Six years after the mega-quake and tsunami left more than 18,000 people dead or missing, about 123,000 people remain displaced from their hometowns, living in temporary housing units, rented apartments or relatives' and friends' homes across the country. Many are believed to have given up hope of returning and have started new lives where they ended up. The figure is down from 174,000 a year ago, and is roughly a quarter of the estimated peak of 470,000 right after the disasters.
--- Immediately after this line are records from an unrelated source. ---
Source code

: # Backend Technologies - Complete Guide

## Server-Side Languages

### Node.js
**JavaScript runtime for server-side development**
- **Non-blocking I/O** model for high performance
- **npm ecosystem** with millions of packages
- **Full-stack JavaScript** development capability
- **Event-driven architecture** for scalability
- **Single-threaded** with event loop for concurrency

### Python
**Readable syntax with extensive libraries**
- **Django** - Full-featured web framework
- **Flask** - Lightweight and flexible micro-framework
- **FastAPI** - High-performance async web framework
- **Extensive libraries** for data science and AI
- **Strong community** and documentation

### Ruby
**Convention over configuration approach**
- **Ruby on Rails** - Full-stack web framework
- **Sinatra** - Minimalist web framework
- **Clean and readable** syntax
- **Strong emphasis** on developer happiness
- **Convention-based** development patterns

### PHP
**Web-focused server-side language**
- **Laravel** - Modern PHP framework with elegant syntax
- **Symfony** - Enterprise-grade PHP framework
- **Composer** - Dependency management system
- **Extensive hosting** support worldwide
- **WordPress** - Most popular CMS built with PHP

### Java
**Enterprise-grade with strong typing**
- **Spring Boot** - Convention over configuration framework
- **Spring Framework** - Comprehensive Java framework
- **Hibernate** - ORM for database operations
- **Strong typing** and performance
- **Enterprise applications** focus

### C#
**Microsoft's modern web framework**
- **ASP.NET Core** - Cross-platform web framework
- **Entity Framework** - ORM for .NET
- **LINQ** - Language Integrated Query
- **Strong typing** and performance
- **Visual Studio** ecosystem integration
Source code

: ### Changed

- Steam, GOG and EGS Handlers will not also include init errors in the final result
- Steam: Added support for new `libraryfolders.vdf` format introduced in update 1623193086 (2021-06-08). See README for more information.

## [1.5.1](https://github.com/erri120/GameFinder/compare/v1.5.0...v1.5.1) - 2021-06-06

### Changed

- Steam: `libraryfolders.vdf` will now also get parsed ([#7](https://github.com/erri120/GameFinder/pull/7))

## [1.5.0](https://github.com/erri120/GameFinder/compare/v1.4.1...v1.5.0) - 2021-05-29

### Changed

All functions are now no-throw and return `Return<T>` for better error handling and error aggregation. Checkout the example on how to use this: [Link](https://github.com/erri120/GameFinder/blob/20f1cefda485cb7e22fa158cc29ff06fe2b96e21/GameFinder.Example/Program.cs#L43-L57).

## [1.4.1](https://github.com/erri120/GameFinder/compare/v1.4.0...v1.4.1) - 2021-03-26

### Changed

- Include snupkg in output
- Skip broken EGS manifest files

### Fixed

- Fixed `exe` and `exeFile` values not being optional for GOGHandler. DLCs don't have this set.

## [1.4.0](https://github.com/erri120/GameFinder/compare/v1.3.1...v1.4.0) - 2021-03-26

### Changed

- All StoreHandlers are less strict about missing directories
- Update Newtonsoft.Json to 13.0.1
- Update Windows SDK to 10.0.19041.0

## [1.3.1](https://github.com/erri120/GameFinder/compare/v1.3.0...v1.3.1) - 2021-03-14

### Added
But nearly 80,000 people from Fukushima Prefecture alone remain away from their homes after they were either ordered to flee from the radioactive fallout from the Tepco plant disaster or voluntarily evacuated out of fears of radioactive contamination of their native communities.

Restoration of infrastructure damaged by the tsunami has seen steady progress. According to the agriculture ministry, 96 percent of farmland in Miyagi and 77 percent in Iwate that had been flooded with seawater has been restored to arable conditions, while the ratio still stands at 46 percent in Fukushima since farms around the wrecked nuclear plant remain off-limits. The fisheries output at key ports in the three prefectures has recovered to 70 percent of the pre-2011 levels. More than 90 percent of the damaged railway services and roads have been restored.